Um dos aspectos interessantes do Batman é que a cidade em que vive desde que matam seus pais continua sendo ameaçadora, aterrorizante, um lugar que reflete o medo como é sentido por uma criança, e não desde a perspectiva de um adulto.
— Gotham City é todo um personagem. É um mundo que não existe, mas que todos podemos identificar: um lugar extremamente empobrecido, aterrador, violento, no qual as pessoas inocentes precisam ser defendidas. E é isso o que dá um propósito a Batman: se não tivéssemos Gotham City, o que ele faria?.
No entanto, a cidade parece ser outra prova de que, mesmo que não tenha se deixado vencer pelo que aconteceu, Batman também não deixou o trauma para trás: sua vida está regida por uma dor com a qual talvez já devesse ter aprendido a lidar, para levar uma vida normal.
— Isso é algo que alguns fãs e psicólogos se perguntam. Será que indica a presença de um distúrbio mental? Insisto em que é preciso de exames profissionais exaustivos para se chegar a esse tipo de conclusões. Mas é certo que ele vive com sentimentos de culpa, dolor e solidão, uma solidão extrema. Eu não diria que ele é perfeito, nem perfeitamente normal, nem perfeitamente são, mas faz tudo o que pode apesar do que passou.
Batgirl
Assim como Bruce Wayne, Barbara Gordon teve uma experiência traumática, mas ao contrário dele, não era criança. Não só era uma jovem, como também já era a Batgirl.
Aconteceu em um momento de sua vida em que havia se afastado de seu papel de super-heroína e estava passando um tempo com sua família. Se poderia dizer que estava aposentada. Ela foi atacada em sua casa pelo Coringa, vilão de Gotham City.

▬▬▬▬▬▬▬▬▬▬

TAREFA 1
Edite o texto sobre o Batman a partir das palavras "No entanto, a" e pare depois de "do que passou.", colocando "passado" no lugar de "trauma".
TAREFA 2
Prossiga com o texto sobre o Batman e a Batgirl, escrevendo o que vem logo após a última frase apresentada.

TRECHO DE DADOS
▬▬▬▬▬▬▬▬▬▬

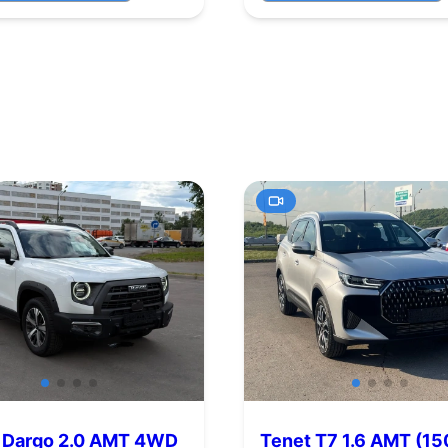
 Dargo 2.0 AMT 4WD
Tenet T7 1.6 AMT (150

▬▬▬▬▬▬▬▬▬▬

RESPOSTA 1
No entanto, a cidade parece ser outra prova de que, mesmo que não tenha se deixado vencer pelo que aconteceu, Batman também não deixou o passado para trás: sua vida está regida por uma dor com a qual talvez já devesse ter aprendido a lidar, para levar uma vida normal.
— Isso é algo que alguns fãs e psicólogos se perguntam. Será que indica a presença de um distúrbio mental? Insisto em que é preciso de exames profissionais exaustivos para se chegar a esse tipo de conclusões. Mas é certo que ele vive com sentimentos de culpa, dolor e solidão, uma solidão extrema. Eu não diria que ele é perfeito, nem perfeitamente normal, nem perfeitamente são, mas faz tudo o que pode apesar do que passou.

RESPOSTA 2
— Como no caso do Batman, esse personagem foi sendo escrito durante muitas décadas, mas nos últimos anos sua história foi reconcebida, se tornando uma das mais inspiradoras de todos os títulos da DC Comics — pelo menos para mim. A razão é que ela experimenta as feridas psicológica e física e, nos quadrinhos, a vemos se recuperando de ambas: durante o último ano ela está fazendo reabilitação física, mas também tem sessões de terapia em que uma psicóloga a questiona sobre o que sente ao ser atacada e como se sentiu ao ser física e pessoalmente violentada.
E essa psicóloga está inspirada na própria Andrea Letamendi, que foi consultora da roteirista Gail Simone. A psicóloga fictícia também manteve o nome de Letamendi.
— Para mim é muito especial, porque vejo minha profissão representada nesses quadrinhos de forma respeitosa, válida e correta, o que é muito importante. O que me interessa é educar as pessoas sobre a psicologia e que nós apaguemos o estigma dos problemas psicológicos, porque eles não são incomuns e é importante que as pessoas reconheçam os sinais e sintomas e saibam que há quem possa ajudá-las.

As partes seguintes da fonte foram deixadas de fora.